The setting is a small village called Podiyangulam, situated not far away from a larger village or town called Melur . The names chosen are redolent of the caste considerations exercised by caste based communities in Tamil Nadu for many centuries, and without naming any one community, the movie has distilled the truth, preventing such cussed groups from rebelling against release of this movie. The boys and girls who have been the beneficiaries of the Education policy of the Tamil Nadu politics would understand this. Each episode of the movie resurrects the plight once felt or avoided narrowly by their parents’ generation, having left a scar seldom recognised by that parents’ generation but observed clearly by the succeeding generation.

The gnarled knuckles and the calloused necks may be a reality to the old, but the new generation looks at those and figures out as to who caused it or which ideology caused it. The empathy and reaction of the succeeding generations come into play – not for revenge, but to set right those processes and systems so that the oppressive nature in man and certain predatory groups don’t infest those systems and processes with self aggrandising agendas any more in the future, in the name of development and growth and other attractive words!

For those who do not understand Thamizh, Podiyangulam means a ‘tiny water pond’ and Melur means “Higher Town” or even a ‘Western Town’.

One of the abiding images in the movie is a donkey whose front legs are tied together so that the donkey doesn’t take off! The front legs are knotted with a cloth and the knot is so complicated that only the person who knotted it could unloose it. Karnan, like Alexander, cuts the knot and liberates the animal. The prancing of that animal is shown for a long time showing the New found Liberty of the donkey.

The villagers are strapped to the town with no transport bus stopping near the village. Karnan reads the situation differently from that of the village elders – the purpose of education! Karnan states that it is the agenda of the ‘Upper town’ fellows to keep them confined to their small village so that no development could take place through exchange of ideas which happen through interaction with outside individuals and communities.

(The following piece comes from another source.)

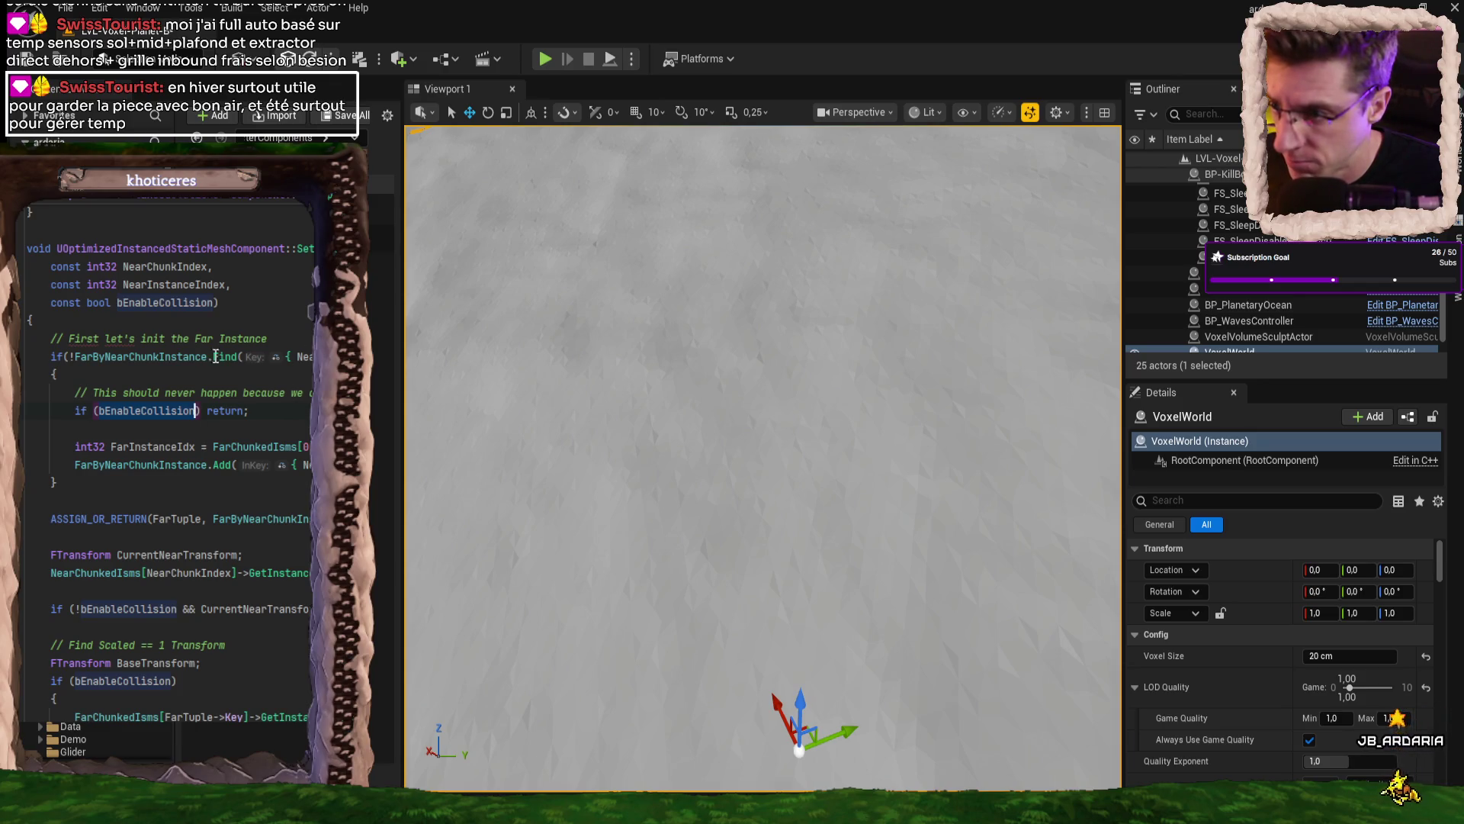
mouse_move(307, 406)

Anecdotal sentiments such as a girl being denied free movement to the college by the rowdyism of the upper town youths, exemplify the wilful constrictions exercised by dominant communities, in the name of tradition and practices.

Finally, how even a police force is filled with constables and officers with prejudices, all because there is none to represent that small village community before those officers is sensitively brought out.

The whole village’s aspiration gets diminished and minimised to an individual getting an appointment as a sepoy in a para military force! It is a great achievement – what a pity. A community had been made to subsist on the produce of that pond and live out of the provisions vended by the Melur-ians!

It is from this milieu that Karnan resolved to fight back, not just to hurt the perpetrators as revenge, but as a rescuing operation and survival of the villagers.

A powerful allegory with NO CARNATIC music and no glottalised sounds whatsoever.

A microcosm of how oppressive systems are perpetuated in the name of some obsolete ideologies by some agenda driven communities and the explosion of that oppression through individual realisation and action.

Dhanush’s portrayal is amazing and realistic. Those small town rituals of fish slicing, sword handing over ceremonies may not be attractive initially, but when the movie is felt as a whole, the Director Mari Selvaraj has done a great job, with those utterly parochial images representing a larger point.

I watched it twice, which I’ve never done before except for Mckenna’s Gold, more because my inability to follow the movie’s English pronunciation, without subtitles in those 80’s, but this movie was watched twice to imbibe the representation of the larger point through an allegory.

A great allegory. But i don’t expect non Thamizhans to even understand this, may be a few could relate it to their own way, but the Thamizhan way would be the right way.